The Louisiana Supreme Court on Tuesday sidestepped a ruling on the constitutionality of legislation that gives victims of childhood sexual abuse a renewed chance to file lawsuits after the usual time limits for such suits have expired.
The ruling had been highly anticipated by advocates for abuse victims, who had hoped the state’s highest court would uphold the constitutionality of legislation passed in 2021 and revised in 2022.
The legislation was passed by lawmakers under the theory that fear and stigma might have kept victims from revealing the abuse as children and into adulthood. Lawmakers debated it against the backdrop of ongoing global revelations of sex abuse of children by clergy.

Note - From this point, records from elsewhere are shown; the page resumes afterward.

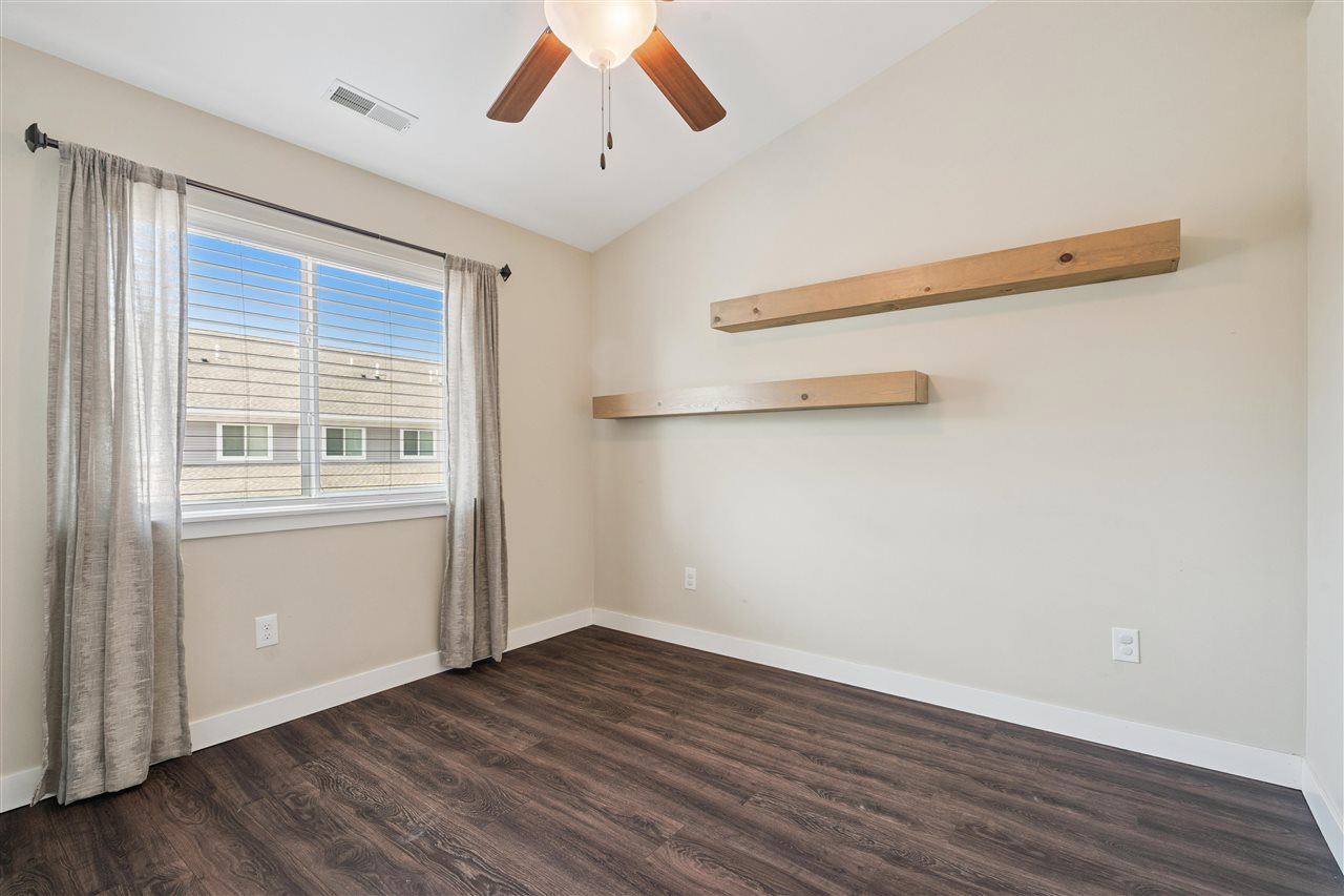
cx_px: 672
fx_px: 597
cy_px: 448
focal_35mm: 16
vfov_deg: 73.7
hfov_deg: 96.7
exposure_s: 1/6
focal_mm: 16
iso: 400
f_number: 10
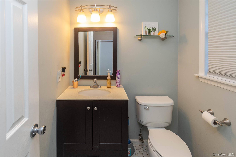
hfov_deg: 100.4
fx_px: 98
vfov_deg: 77.3
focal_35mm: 15
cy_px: 78
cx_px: 118
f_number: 5.6
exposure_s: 1/60
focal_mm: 10
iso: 500
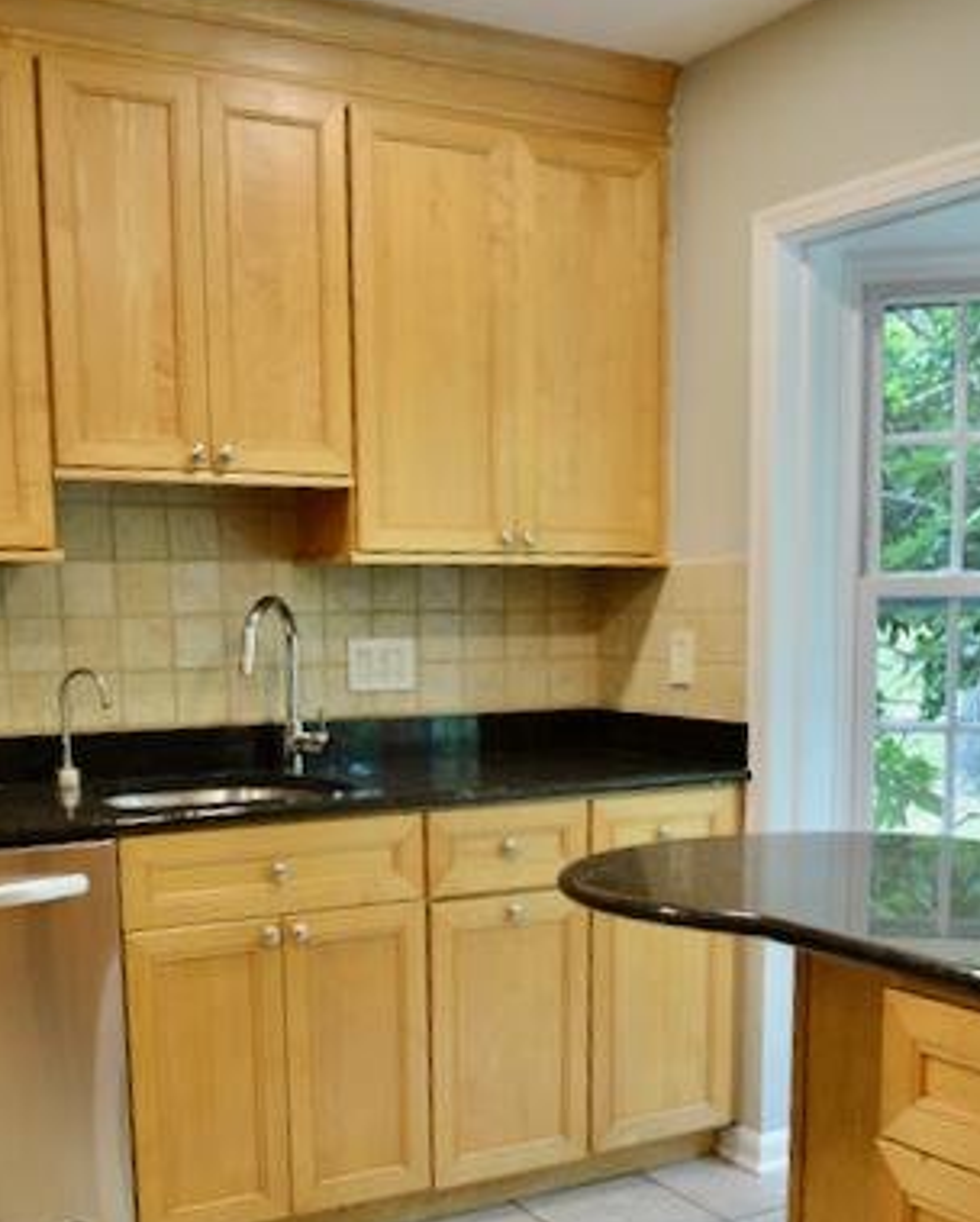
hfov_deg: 39.2
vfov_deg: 46.1
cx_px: 521
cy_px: 929
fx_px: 1375
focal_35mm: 38
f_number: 3.5
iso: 100
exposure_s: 1/15
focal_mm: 24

The Louisiana legislation gives victims until mid-2024 to file such lawsuits if they missed deadlines to file in existing law.
Kathryn Robb, executive director of Child USAdvocacy, a national nonprofit agency that advocates for better child protection laws, decried the ruling as a missed opportunity to uphold the law.
“Sadly, they punted it,” Robb said in an interview. “I think this is just going to further injure so many survivors who have been waiting for so long for their day in court, for justice and accountability.”
Robb said 26 states have passed similar “revival” laws granting victims a new chance to sue. She said 12 have been upheld so far.
The Louisiana case involved a man identified in court records only by the initials T.S. He had sued officials of a Catholic school in New Orleans, saying he was sexually abused by a priest there in 1965, when he was 11 years old.
A lower court had ruled against T.S., saying the 2021 legislation reviving his opportunity to sue was unconstitutional. Tuesday’s ruling vacated that decision on what amounts to procedural grounds. The high court said T.S. wasn’t eligible to sue — even under the language of the 2021 legislation — so it is premature to rule on the constitutionality of the law.